There’s little to gain in putting a candidate off-balance, especially if the position itself requires calm, reasonable decisions. Some interviewers do this deliberately, as a shortcut towards gaining candor. I’ll just say that I have better luck talking to candidates like a peer and a human being.
How to cheat our process
I’m currently hiring for Java developers to join our Client Services group. During the interview I usually do the following three things:
- I ask about why you want to join Safari. I ask about what you read in the job description that was particularly attractive, what you imagine you’ll be doing, and why you think that you’re a good fit for Safari. In some ways this is basic reading comprehension, and a very minimal fit question. Do you even understand what you’re applying for, and why you’d want to work here? Bonus tip for you on this section: Can you also provide information about yourself that would form the basis for the rest of the interview and set us off on your best foot?
- I ask about your work. This is where questions like “The Worst Yes” come in. I ask what you like about what you’ve worked on, and I ask about your proudest accomplishments as well as your deepest struggles. I ask about your personal approach to estimating, scoping, learning, and ensuring quality. I also ask you to name three things that you like about development, remote teams, client work, or general technology. Then I make you do tradeoffs to see what’s most important to you. Bonus tip: Can you tell us how your experiences have shaped what you’re looking for in your next workplace or career position? This doesn’t have to be “in 3 years I see myself doing this thing” (please don’t do that) but can be as simple as “I really want to be treated as a human being in my next job. I don’t want to be referred to just as a resource.”

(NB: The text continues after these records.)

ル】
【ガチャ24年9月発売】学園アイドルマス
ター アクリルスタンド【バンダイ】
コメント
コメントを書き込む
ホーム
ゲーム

- I ask you about how you’d work for us. I have a catalog of past dilemmas, problems and interesting challenges that we’ve encountered in the past, and I ask about how you’d approach them. I prefer this to abstract brain teasers because it’s more relevant to what the day to day job is like, and gives us a sense for whether or not you’d find the work engaging. If you ask good questions, show fine instincts, and can tell us how it reminded you of a similar issue in a past job, then those are all great. But really, what I hope for is having this as an entree for us to just talk shop and get to know each other as peers. I don’t spend my days with engineers asking them how many gasoline stations exist in Boston, but I do spend a lot of time asking them how they would improve the way we’d manage data or get better at testing our work. Bonus tip: Can you ask good followup questions about why some of the things that we are trying to solve haven’t been solved yet?
If this all sounds like an attractive, interesting, and worthwhile way to be evaluated for a job, and if you think that you’d enjoy telling someone when you were magnificently, gloriously, and ambitiously wrong about something, then I invite you to apply. After all, you’ve already got an initial walkthrough, so you’re already a few points ahead. If you want a longer treatment of hiring philosophies in Safari software engineering, I did not write the excellent Software Craftsman, but I agree quite a lot with their chapters on Recruiting, Interviewing and Hiring Anti-Patterns.